For info on running the rendering output, refer to the HW2-1 page.

For info on checking output correctness, refer to the HW2-1 page.

Resources

  • Programming in shared and distributed memory models are introduced in Lectures.

  • Shared memory implementations may require using locks that are available as omp_lock_t in OpenMP (requires omp.h)

  • You may consider using atomic operations such as __sync_lock_test_and_set with the GNU compiler.

  • Other useful resources: pthreads tutorial, OpenMP tutorial, OpenMP specifications and MPI specifications.

  • Hints on getting O(n) serial and Shared memory and MPI implementations (pdf)

  • It can be very useful to use a performance measuring tool in this homework. Parallel profiling is a complicated business but there are a couple of tools that can help.

  • TAU (Tuning and Analysis Utilities) is a source code instrumentation system to gather profiling information. You need to "module load tau" to access these capabilities. This system can profile MPI, OpenMP and PThread code, and mixtures, but it has a learning curve.
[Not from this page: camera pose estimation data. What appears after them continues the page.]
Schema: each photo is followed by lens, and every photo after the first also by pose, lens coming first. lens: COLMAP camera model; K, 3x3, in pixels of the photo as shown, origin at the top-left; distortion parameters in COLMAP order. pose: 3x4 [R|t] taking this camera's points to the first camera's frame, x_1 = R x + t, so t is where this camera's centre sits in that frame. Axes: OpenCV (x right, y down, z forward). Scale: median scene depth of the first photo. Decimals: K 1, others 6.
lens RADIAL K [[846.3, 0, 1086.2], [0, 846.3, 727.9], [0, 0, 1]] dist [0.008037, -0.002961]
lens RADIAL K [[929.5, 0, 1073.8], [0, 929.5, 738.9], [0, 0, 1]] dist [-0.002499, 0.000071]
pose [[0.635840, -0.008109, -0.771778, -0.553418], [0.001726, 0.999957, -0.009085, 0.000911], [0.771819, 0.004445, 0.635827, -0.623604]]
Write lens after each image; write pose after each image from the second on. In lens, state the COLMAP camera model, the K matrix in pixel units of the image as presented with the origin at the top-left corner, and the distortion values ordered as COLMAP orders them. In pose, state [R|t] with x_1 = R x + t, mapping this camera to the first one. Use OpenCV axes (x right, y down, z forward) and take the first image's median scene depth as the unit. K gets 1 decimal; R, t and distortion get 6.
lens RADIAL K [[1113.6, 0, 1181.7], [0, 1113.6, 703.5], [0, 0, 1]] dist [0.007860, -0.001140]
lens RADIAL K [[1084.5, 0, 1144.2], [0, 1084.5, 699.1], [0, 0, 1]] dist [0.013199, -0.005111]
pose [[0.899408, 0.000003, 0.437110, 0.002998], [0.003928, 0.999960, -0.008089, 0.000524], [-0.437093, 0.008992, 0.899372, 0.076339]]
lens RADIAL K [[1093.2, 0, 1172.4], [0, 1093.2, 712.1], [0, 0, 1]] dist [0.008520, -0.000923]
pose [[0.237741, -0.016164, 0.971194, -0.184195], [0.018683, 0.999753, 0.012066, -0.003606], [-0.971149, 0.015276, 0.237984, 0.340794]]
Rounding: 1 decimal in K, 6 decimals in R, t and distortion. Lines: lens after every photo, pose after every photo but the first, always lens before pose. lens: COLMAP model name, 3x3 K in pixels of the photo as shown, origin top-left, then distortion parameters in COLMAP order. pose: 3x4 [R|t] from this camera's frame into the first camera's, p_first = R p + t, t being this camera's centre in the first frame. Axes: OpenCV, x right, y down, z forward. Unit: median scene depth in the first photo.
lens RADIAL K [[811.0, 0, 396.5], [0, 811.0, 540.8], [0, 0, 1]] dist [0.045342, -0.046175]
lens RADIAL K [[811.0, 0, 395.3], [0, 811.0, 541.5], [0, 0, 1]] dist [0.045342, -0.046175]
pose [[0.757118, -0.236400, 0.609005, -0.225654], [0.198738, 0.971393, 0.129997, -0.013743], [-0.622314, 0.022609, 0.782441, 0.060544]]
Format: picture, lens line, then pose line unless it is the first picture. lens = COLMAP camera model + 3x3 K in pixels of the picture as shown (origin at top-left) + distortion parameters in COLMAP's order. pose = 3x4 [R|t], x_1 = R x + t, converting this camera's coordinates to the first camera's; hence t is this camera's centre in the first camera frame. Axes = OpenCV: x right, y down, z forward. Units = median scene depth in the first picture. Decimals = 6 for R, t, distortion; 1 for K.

  • HPCToolkit Is a sampling profiler for parallel programs. You need to "module load hpctoolkit". You can install the hpcviewer on your own computer for offline analysis, or use the one on NERSC by using the NX client to get X windows displayed back to your own machine.

  • If you are using TAU or HPCToolkit you should run in your $SCRATCH directory which has faster disk access to the compute nodes (profilers can generate big profile files).